Source passage:
* * *
What are your New Year resolutions? For a while I quit making resolutions because it seemed that I was always failing. There's nothing so discouraging as setting yourself up for failure, right? I would always go for the more traditional {and superficial} type of resolutions like, lose 25 pounds, exercise more, save money, eat healthy ... etc ... never a good idea for me because I never was able to live up to the lofty goals I set. By March I was so disgusted with myself that I just gave up making resolutions at all.
Then a year or so ago I realized that my goals could be more personal and uplifting. Be more creative, be kinder, volunteer, and so on. So this year I am going to set a goal for myself. And really, it will be a difficult one in many ways. It is so ingrained in my personality to say "yes". Yes, sure I'll help you. Yes, I'd be glad to come over. Yes, sure I can. You get the idea. So, for 2007,
my goal is to re prioritize my priorities! Here is the entry from dictionary.com, American Heritage edition:
To put things in order of importance:
"Everyone should take time to be alone,
to prioritize and meditate" (Art Linkletter).
* * *
Information supplied:
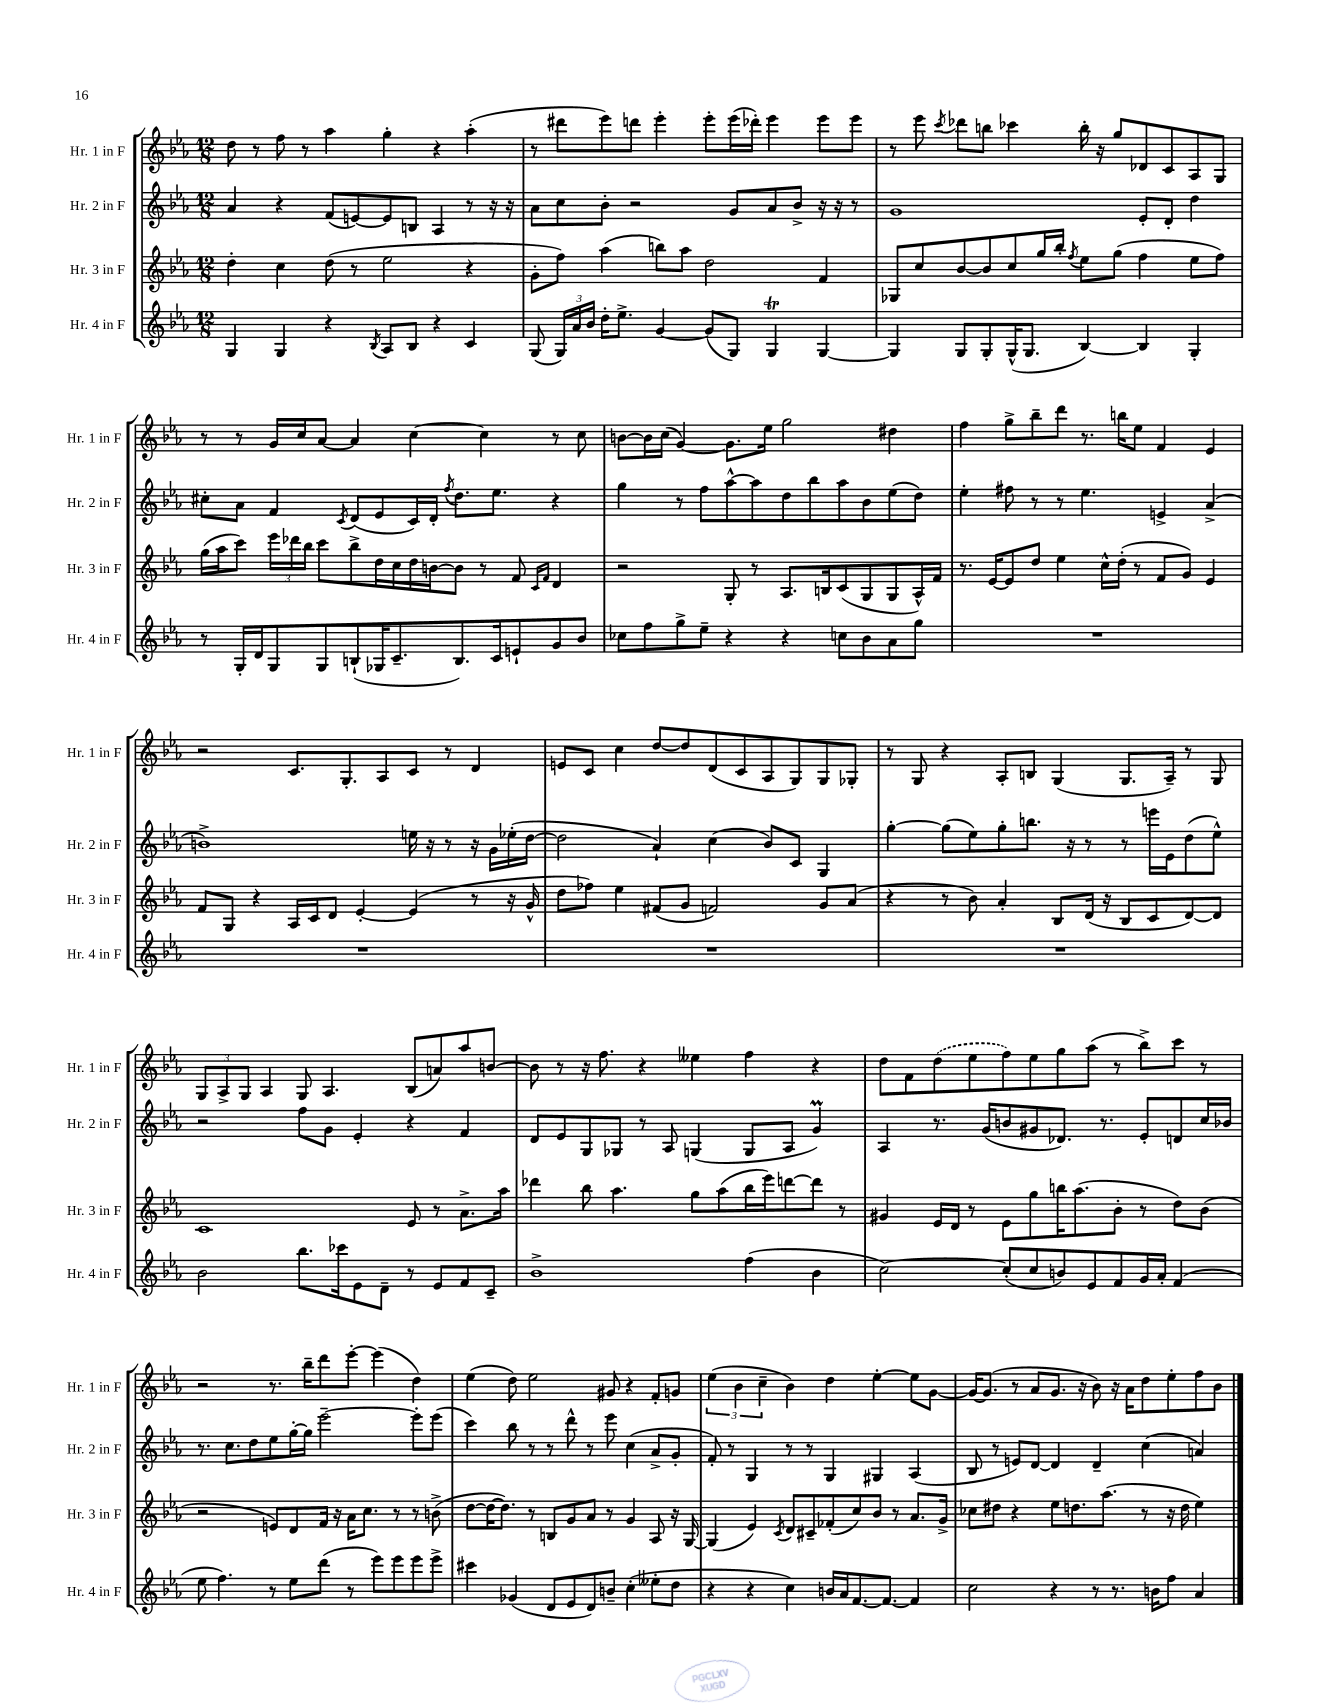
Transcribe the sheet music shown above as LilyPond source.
* * *
Given exercise:
Answer from the New Year resolutions passage:
(a) By what month did the writer feel disgusted with failing at traditional resolutions?
(b) What goal does the writer set for 2007?
(c) Which edition of the dictionary.com entry is quoted?

Worked solution:
(a) March
(b) To re prioritize priorities
(c) The American Heritage edition